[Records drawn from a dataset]
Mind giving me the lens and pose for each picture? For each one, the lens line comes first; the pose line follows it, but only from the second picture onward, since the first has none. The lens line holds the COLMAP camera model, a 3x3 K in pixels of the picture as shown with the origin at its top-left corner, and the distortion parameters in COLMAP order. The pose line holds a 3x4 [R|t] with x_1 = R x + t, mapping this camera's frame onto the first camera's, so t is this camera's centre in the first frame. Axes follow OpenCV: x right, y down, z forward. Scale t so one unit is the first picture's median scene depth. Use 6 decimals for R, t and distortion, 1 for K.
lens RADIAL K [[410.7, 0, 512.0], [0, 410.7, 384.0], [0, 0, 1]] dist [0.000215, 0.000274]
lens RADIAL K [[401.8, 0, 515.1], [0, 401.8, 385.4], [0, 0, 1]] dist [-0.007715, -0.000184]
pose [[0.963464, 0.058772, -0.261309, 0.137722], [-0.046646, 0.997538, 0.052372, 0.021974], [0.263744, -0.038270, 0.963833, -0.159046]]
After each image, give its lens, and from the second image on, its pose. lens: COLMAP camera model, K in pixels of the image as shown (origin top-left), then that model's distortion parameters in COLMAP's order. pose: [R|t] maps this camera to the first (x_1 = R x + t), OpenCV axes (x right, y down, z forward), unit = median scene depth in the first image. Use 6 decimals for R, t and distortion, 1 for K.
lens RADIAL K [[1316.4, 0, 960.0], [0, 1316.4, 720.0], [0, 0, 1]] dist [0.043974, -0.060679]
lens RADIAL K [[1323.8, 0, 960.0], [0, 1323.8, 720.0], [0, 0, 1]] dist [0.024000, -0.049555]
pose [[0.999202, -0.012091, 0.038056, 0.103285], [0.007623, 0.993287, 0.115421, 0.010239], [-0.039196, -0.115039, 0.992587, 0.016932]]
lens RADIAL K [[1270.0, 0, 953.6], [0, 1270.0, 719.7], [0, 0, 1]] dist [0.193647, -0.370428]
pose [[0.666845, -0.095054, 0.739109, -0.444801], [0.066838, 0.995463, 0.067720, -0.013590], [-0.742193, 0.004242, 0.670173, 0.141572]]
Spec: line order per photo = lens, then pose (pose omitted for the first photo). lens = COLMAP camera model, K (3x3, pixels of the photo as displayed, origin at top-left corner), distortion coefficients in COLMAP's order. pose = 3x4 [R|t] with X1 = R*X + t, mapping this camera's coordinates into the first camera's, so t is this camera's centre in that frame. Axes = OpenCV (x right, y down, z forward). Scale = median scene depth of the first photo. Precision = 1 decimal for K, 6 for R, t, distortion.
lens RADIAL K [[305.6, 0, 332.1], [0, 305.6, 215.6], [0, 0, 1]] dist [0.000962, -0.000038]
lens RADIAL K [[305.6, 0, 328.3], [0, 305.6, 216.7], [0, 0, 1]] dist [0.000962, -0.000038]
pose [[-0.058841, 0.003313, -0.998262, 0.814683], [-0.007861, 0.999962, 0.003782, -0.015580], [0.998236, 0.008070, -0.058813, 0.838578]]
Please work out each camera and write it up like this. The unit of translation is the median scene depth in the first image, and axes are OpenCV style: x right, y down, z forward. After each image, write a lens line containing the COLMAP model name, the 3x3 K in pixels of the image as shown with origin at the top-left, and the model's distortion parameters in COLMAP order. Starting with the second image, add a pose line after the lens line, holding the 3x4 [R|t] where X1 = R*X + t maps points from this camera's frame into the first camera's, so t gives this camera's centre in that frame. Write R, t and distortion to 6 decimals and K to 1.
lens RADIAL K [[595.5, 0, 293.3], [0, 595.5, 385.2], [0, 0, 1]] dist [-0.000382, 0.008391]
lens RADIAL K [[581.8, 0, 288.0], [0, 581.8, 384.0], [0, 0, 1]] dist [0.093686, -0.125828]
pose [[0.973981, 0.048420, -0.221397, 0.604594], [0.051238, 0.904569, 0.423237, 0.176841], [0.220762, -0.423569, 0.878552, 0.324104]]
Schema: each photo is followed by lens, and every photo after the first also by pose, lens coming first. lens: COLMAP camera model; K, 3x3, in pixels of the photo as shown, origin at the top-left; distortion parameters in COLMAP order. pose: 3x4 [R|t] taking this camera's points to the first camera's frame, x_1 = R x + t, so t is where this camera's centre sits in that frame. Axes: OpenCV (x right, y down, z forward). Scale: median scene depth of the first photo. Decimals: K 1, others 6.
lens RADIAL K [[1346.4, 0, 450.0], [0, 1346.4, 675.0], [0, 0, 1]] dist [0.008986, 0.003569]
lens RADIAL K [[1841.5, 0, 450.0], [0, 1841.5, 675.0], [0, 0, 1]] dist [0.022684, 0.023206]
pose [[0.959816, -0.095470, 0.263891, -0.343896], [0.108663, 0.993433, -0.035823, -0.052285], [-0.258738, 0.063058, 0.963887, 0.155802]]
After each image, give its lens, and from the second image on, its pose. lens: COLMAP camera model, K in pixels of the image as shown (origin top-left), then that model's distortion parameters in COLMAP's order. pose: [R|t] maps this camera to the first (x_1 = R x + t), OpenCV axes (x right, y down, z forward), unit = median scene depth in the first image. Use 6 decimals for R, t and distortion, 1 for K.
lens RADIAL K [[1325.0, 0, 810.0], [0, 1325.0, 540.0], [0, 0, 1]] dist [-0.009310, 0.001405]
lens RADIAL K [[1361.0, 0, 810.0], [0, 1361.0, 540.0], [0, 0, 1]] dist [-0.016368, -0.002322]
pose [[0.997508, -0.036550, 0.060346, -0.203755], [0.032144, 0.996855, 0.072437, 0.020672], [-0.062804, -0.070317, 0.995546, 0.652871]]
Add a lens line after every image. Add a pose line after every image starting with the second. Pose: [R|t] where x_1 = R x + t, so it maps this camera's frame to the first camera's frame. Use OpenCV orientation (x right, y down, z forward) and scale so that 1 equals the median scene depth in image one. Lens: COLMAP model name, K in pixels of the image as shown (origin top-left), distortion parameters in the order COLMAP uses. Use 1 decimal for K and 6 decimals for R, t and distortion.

WHAT THE EXERCISE ASKS: Transcribe all of the data above, character for character.

PROBLEM SOLUTION:
Mind giving me the lens and pose for each picture? For each one, the lens line comes first; the pose line follows it, but only from the second picture onward, since the first has none. The lens line holds the COLMAP camera model, a 3x3 K in pixels of the picture as shown with the origin at its top-left corner, and the distortion parameters in COLMAP order. The pose line holds a 3x4 [R|t] with x_1 = R x + t, mapping this camera's frame onto the first camera's, so t is this camera's centre in the first frame. Axes follow OpenCV: x right, y down, z forward. Scale t so one unit is the first picture's median scene depth. Use 6 decimals for R, t and distortion, 1 for K.
lens RADIAL K [[410.7, 0, 512.0], [0, 410.7, 384.0], [0, 0, 1]] dist [0.000215, 0.000274]
lens RADIAL K [[401.8, 0, 515.1], [0, 401.8, 385.4], [0, 0, 1]] dist [-0.007715, -0.000184]
pose [[0.963464, 0.058772, -0.261309, 0.137722], [-0.046646, 0.997538, 0.052372, 0.021974], [0.263744, -0.038270, 0.963833, -0.159046]]
After each image, give its lens, and from the second image on, its pose. lens: COLMAP camera model, K in pixels of the image as shown (origin top-left), then that model's distortion parameters in COLMAP's order. pose: [R|t] maps this camera to the first (x_1 = R x + t), OpenCV axes (x right, y down, z forward), unit = median scene depth in the first image. Use 6 decimals for R, t and distortion, 1 for K.
lens RADIAL K [[1316.4, 0, 960.0], [0, 1316.4, 720.0], [0, 0, 1]] dist [0.043974, -0.060679]
lens RADIAL K [[1323.8, 0, 960.0], [0, 1323.8, 720.0], [0, 0, 1]] dist [0.024000, -0.049555]
pose [[0.999202, -0.012091, 0.038056, 0.103285], [0.007623, 0.993287, 0.115421, 0.010239], [-0.039196, -0.115039, 0.992587, 0.016932]]
lens RADIAL K [[1270.0, 0, 953.6], [0, 1270.0, 719.7], [0, 0, 1]] dist [0.193647, -0.370428]
pose [[0.666845, -0.095054, 0.739109, -0.444801], [0.066838, 0.995463, 0.067720, -0.013590], [-0.742193, 0.004242, 0.670173, 0.141572]]
Spec: line order per photo = lens, then pose (pose omitted for the first photo). lens = COLMAP camera model, K (3x3, pixels of the photo as displayed, origin at top-left corner), distortion coefficients in COLMAP's order. pose = 3x4 [R|t] with X1 = R*X + t, mapping this camera's coordinates into the first camera's, so t is this camera's centre in that frame. Axes = OpenCV (x right, y down, z forward). Scale = median scene depth of the first photo. Precision = 1 decimal for K, 6 for R, t, distortion.
lens RADIAL K [[305.6, 0, 332.1], [0, 305.6, 215.6], [0, 0, 1]] dist [0.000962, -0.000038]
lens RADIAL K [[305.6, 0, 328.3], [0, 305.6, 216.7], [0, 0, 1]] dist [0.000962, -0.000038]
pose [[-0.058841, 0.003313, -0.998262, 0.814683], [-0.007861, 0.999962, 0.003782, -0.015580], [0.998236, 0.008070, -0.058813, 0.838578]]
Please work out each camera and write it up like this. The unit of translation is the median scene depth in the first image, and axes are OpenCV style: x right, y down, z forward. After each image, write a lens line containing the COLMAP model name, the 3x3 K in pixels of the image as shown with origin at the top-left, and the model's distortion parameters in COLMAP order. Starting with the second image, add a pose line after the lens line, holding the 3x4 [R|t] where X1 = R*X + t maps points from this camera's frame into the first camera's, so t gives this camera's centre in that frame. Write R, t and distortion to 6 decimals and K to 1.
lens RADIAL K [[595.5, 0, 293.3], [0, 595.5, 385.2], [0, 0, 1]] dist [-0.000382, 0.008391]
lens RADIAL K [[581.8, 0, 288.0], [0, 581.8, 384.0], [0, 0, 1]] dist [0.093686, -0.125828]
pose [[0.973981, 0.048420, -0.221397, 0.604594], [0.051238, 0.904569, 0.423237, 0.176841], [0.220762, -0.423569, 0.878552, 0.324104]]
Schema: each photo is followed by lens, and every photo after the first also by pose, lens coming first. lens: COLMAP camera model; K, 3x3, in pixels of the photo as shown, origin at the top-left; distortion parameters in COLMAP order. pose: 3x4 [R|t] taking this camera's points to the first camera's frame, x_1 = R x + t, so t is where this camera's centre sits in that frame. Axes: OpenCV (x right, y down, z forward). Scale: median scene depth of the first photo. Decimals: K 1, others 6.
lens RADIAL K [[1346.4, 0, 450.0], [0, 1346.4, 675.0], [0, 0, 1]] dist [0.008986, 0.003569]
lens RADIAL K [[1841.5, 0, 450.0], [0, 1841.5, 675.0], [0, 0, 1]] dist [0.022684, 0.023206]
pose [[0.959816, -0.095470, 0.263891, -0.343896], [0.108663, 0.993433, -0.035823, -0.052285], [-0.258738, 0.063058, 0.963887, 0.155802]]
After each image, give its lens, and from the second image on, its pose. lens: COLMAP camera model, K in pixels of the image as shown (origin top-left), then that model's distortion parameters in COLMAP's order. pose: [R|t] maps this camera to the first (x_1 = R x + t), OpenCV axes (x right, y down, z forward), unit = median scene depth in the first image. Use 6 decimals for R, t and distortion, 1 for K.
lens RADIAL K [[1325.0, 0, 810.0], [0, 1325.0, 540.0], [0, 0, 1]] dist [-0.009310, 0.001405]
lens RADIAL K [[1361.0, 0, 810.0], [0, 1361.0, 540.0], [0, 0, 1]] dist [-0.016368, -0.002322]
pose [[0.997508, -0.036550, 0.060346, -0.203755], [0.032144, 0.996855, 0.072437, 0.020672], [-0.062804, -0.070317, 0.995546, 0.652871]]
Add a lens line after every image. Add a pose line after every image starting with the second. Pose: [R|t] where x_1 = R x + t, so it maps this camera's frame to the first camera's frame. Use OpenCV orientation (x right, y down, z forward) and scale so that 1 equals the median scene depth in image one. Lens: COLMAP model name, K in pixels of the image as shown (origin top-left), distortion parameters in the order COLMAP uses. Use 1 decimal for K and 6 decimals for R, t and distortion.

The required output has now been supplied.